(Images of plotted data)
[Start of section]

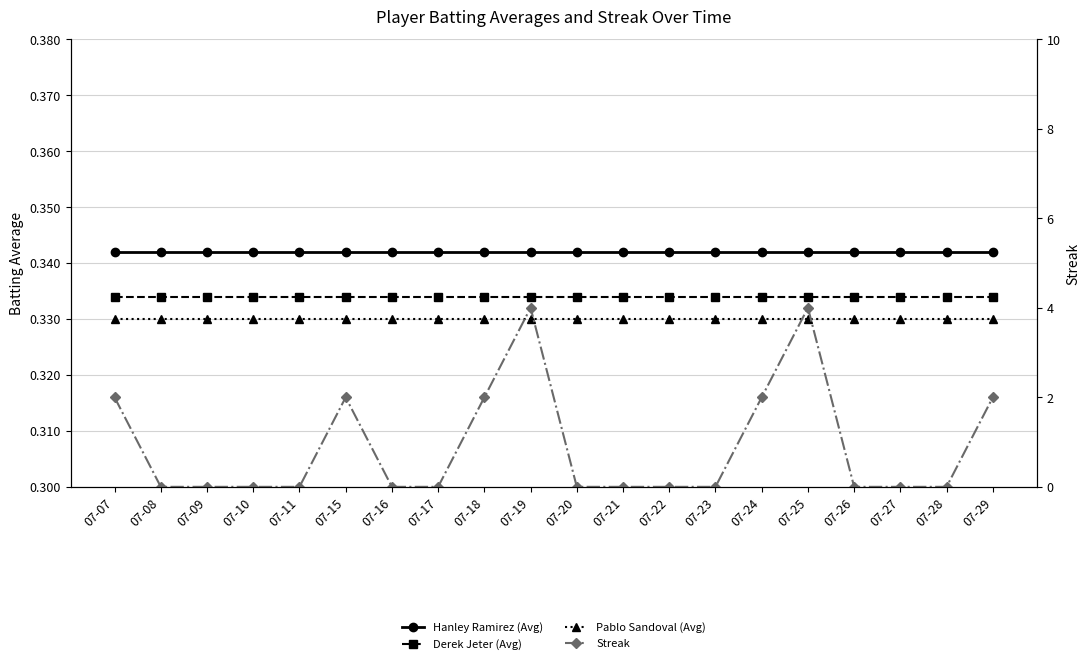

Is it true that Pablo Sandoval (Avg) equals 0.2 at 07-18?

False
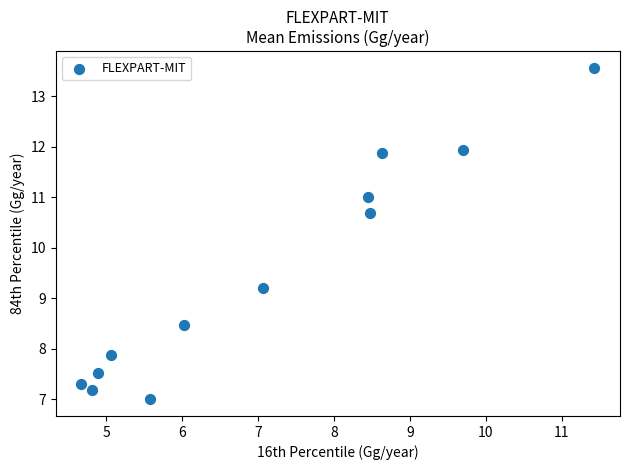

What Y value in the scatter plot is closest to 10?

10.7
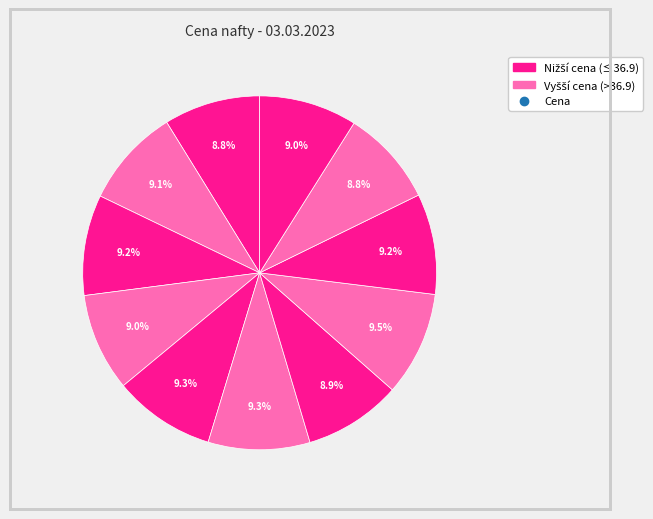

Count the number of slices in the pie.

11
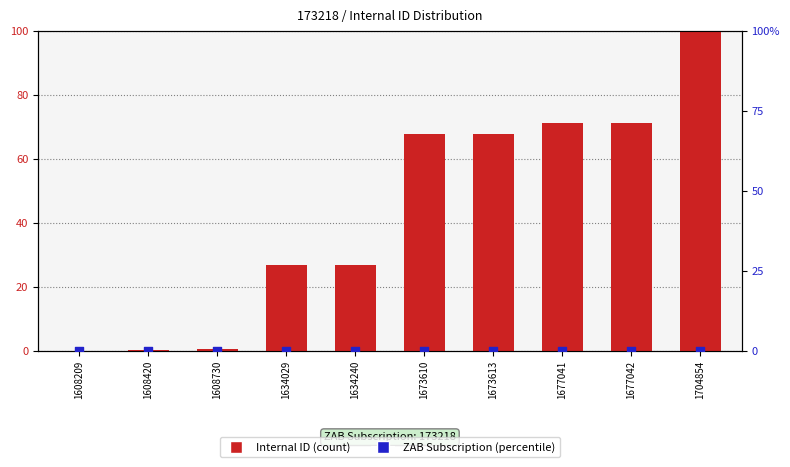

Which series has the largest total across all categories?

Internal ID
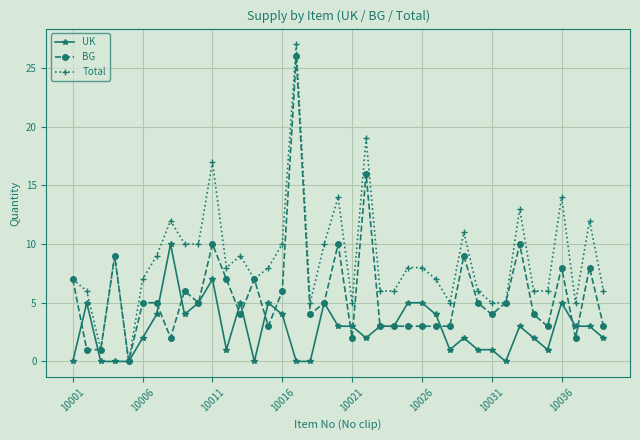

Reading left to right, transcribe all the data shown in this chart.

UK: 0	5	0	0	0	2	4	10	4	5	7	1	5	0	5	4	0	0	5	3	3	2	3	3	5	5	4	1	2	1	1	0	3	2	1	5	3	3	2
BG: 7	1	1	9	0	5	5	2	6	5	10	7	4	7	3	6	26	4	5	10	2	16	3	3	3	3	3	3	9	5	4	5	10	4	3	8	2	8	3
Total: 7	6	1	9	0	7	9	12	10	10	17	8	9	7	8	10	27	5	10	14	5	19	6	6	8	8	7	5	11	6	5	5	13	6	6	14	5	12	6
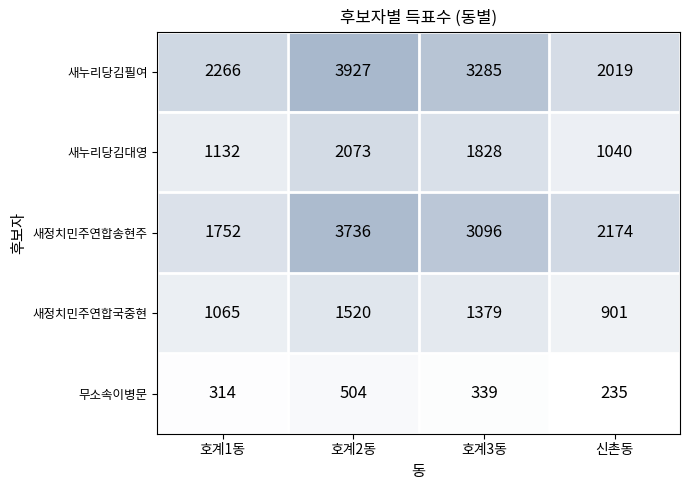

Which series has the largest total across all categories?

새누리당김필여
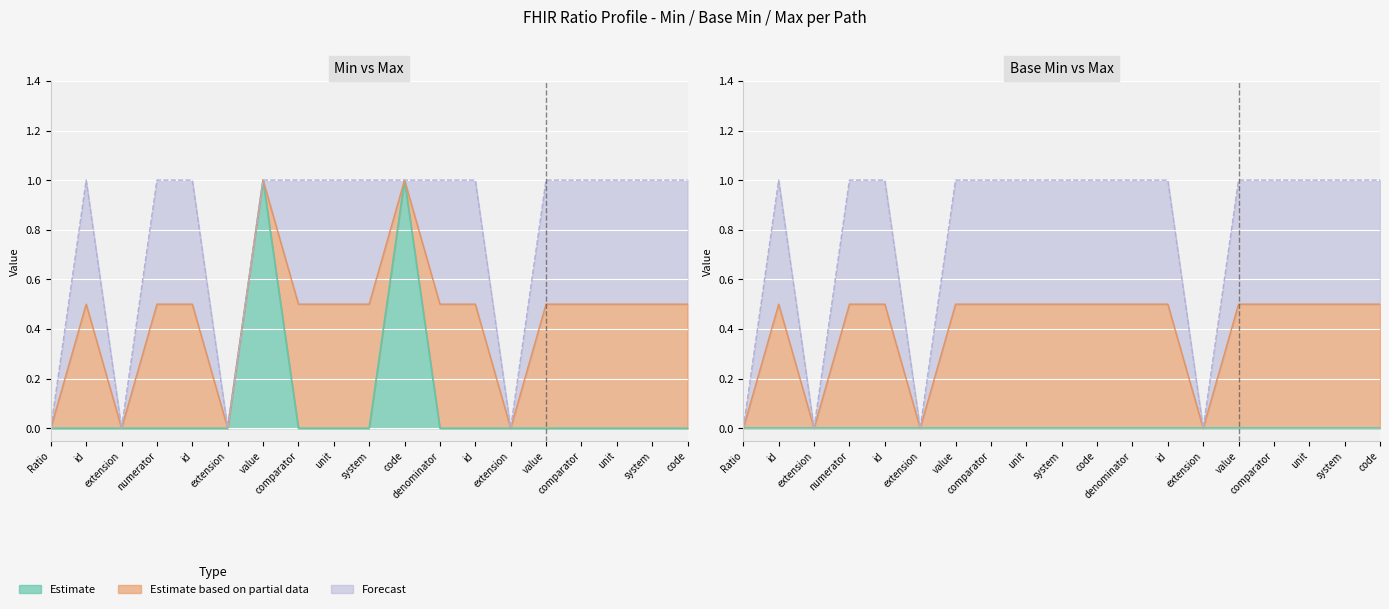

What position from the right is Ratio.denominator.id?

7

[End of section]

▶ [Task to carry out]:
Rewrite the listing with every "series" swapped for "group", changing nothing else. Omit the pictures.

▶ [Exercise solution]:
Is it true that Pablo Sandoval (Avg) equals 0.2 at 07-18?

False

What Y value in the scatter plot is closest to 10?

10.7

Count the number of slices in the pie.

11

Which group has the largest total across all categories?

Internal ID

Reading left to right, transcribe all the data shown in this chart.

UK: 0	5	0	0	0	2	4	10	4	5	7	1	5	0	5	4	0	0	5	3	3	2	3	3	5	5	4	1	2	1	1	0	3	2	1	5	3	3	2
BG: 7	1	1	9	0	5	5	2	6	5	10	7	4	7	3	6	26	4	5	10	2	16	3	3	3	3	3	3	9	5	4	5	10	4	3	8	2	8	3
Total: 7	6	1	9	0	7	9	12	10	10	17	8	9	7	8	10	27	5	10	14	5	19	6	6	8	8	7	5	11	6	5	5	13	6	6	14	5	12	6

Which group has the largest total across all categories?

새누리당김필여

What position from the right is Ratio.denominator.id?

7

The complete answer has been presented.